[EXERCISE DETAILS]
List each form of physical affection between partners that the studies described in the hand-holding text examined.

[TEXT SECTION Boundary: Start]

To hold or not to hold…hands, that is. When you’re in a relationship, are you a hand-holder, or do you prefer to keep your hands to yourself? Perhaps you find your hand gets too sweaty when in the embrace of another, or maybe you only hold hands seasonally when doing so will provide you with an extra bit of needed warmth in the deep freeze of January. Wherever you fall on this spectrum of loving to hold hands or avoiding it like the plague, imagine for a moment that it wasn’t up to you whether or not you could hold hands with your partner. Perhaps, if you hate to hold hands anyway, your response to such a scenario would be a sense of relief. But if you fall on the other side of the spectrum, where you love to walk hand in hand with your partner, you’re probably a bit confused and baffled as to why this simple and personal decision could be taken away from you. Such may be the case for marginalized couples, for whom PDAs may bring unwanted attention, stigma or even violence. Could avoiding PDAs have potential health implications?
Beyond the physical comfort of holding a partner’s hand or the potential benefit of added warmth in the winter, are there other potential benefits that couples who avoid holding hands could be missing out on? A number of research studies have found positive health outcomes associated with hand holding and physical affection shared between partners. Women who received neck and shoulder massages from their male partners responded to stressful experiences with lower levels of cortisol excretion (a hormone that we excrete when we are stressed), and lower heart rates, both of which have positive health implications.1 In another study, women in mixed-sex relationships reported lower blood pressure levels when they experienced more frequent hugs from their partners.2 A third study3 placed women inside of an MRI machine and threatened them with electric shocks. Women who held hands with their partners during this experience subsequently showed improved emotional regulation in the face of the threat, as detected by reduced reactivity within the brain. In other words, women holding hands with their husbands during a stressful event were better able to control their feelings and physical responses to feeling threatened. Furthermore, this study found that the effect was stronger when women held hands with their partner, as opposed to a stranger, and that the effect was strongest when relationship quality was higher.

[TEXT SECTION Boundary: End]
[DATA EXCERPTS Boundary: Start]

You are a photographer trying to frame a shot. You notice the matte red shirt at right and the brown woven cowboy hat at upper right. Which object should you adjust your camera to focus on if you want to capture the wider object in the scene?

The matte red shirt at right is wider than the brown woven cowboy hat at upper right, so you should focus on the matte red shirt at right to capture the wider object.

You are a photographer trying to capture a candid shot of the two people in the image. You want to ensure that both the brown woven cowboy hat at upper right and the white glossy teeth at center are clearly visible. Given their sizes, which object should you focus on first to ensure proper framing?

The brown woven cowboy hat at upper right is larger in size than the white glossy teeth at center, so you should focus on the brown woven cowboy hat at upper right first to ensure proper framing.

[DATA EXCERPTS Boundary: End]
[DATA EXCERPTS Boundary: Start]

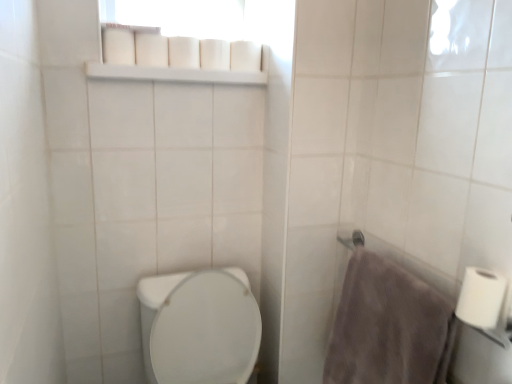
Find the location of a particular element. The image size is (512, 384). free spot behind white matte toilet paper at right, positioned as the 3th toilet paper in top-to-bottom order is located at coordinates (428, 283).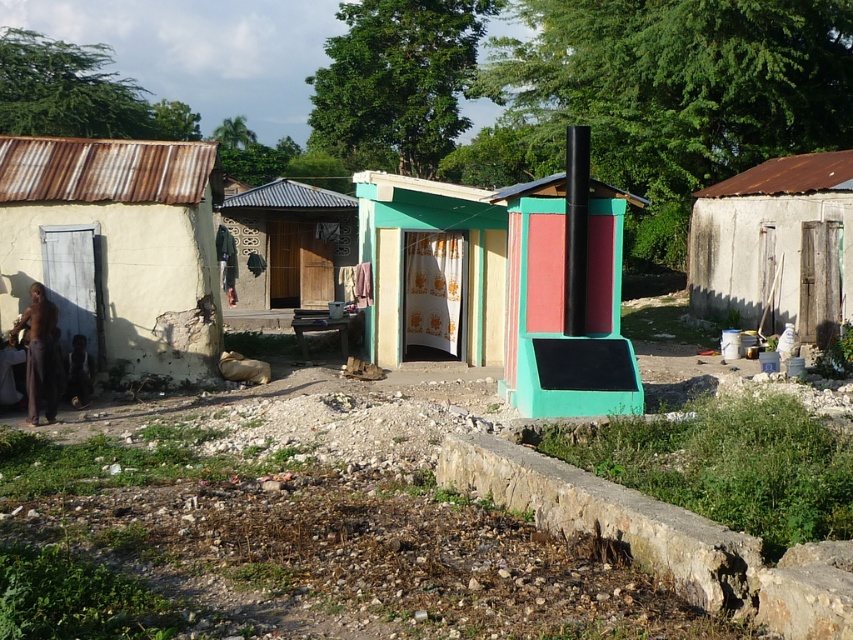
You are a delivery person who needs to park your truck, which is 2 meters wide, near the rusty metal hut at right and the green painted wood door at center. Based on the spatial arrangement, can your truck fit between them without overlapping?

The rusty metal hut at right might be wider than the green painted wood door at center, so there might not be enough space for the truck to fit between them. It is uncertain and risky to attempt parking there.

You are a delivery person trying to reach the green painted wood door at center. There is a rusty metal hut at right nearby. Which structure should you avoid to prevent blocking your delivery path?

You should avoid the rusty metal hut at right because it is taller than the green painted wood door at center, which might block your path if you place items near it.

[DATA EXCERPTS Boundary: End]

[OUTPUT BELOW]
- Neck and shoulder massages
- Hugs
- Holding hands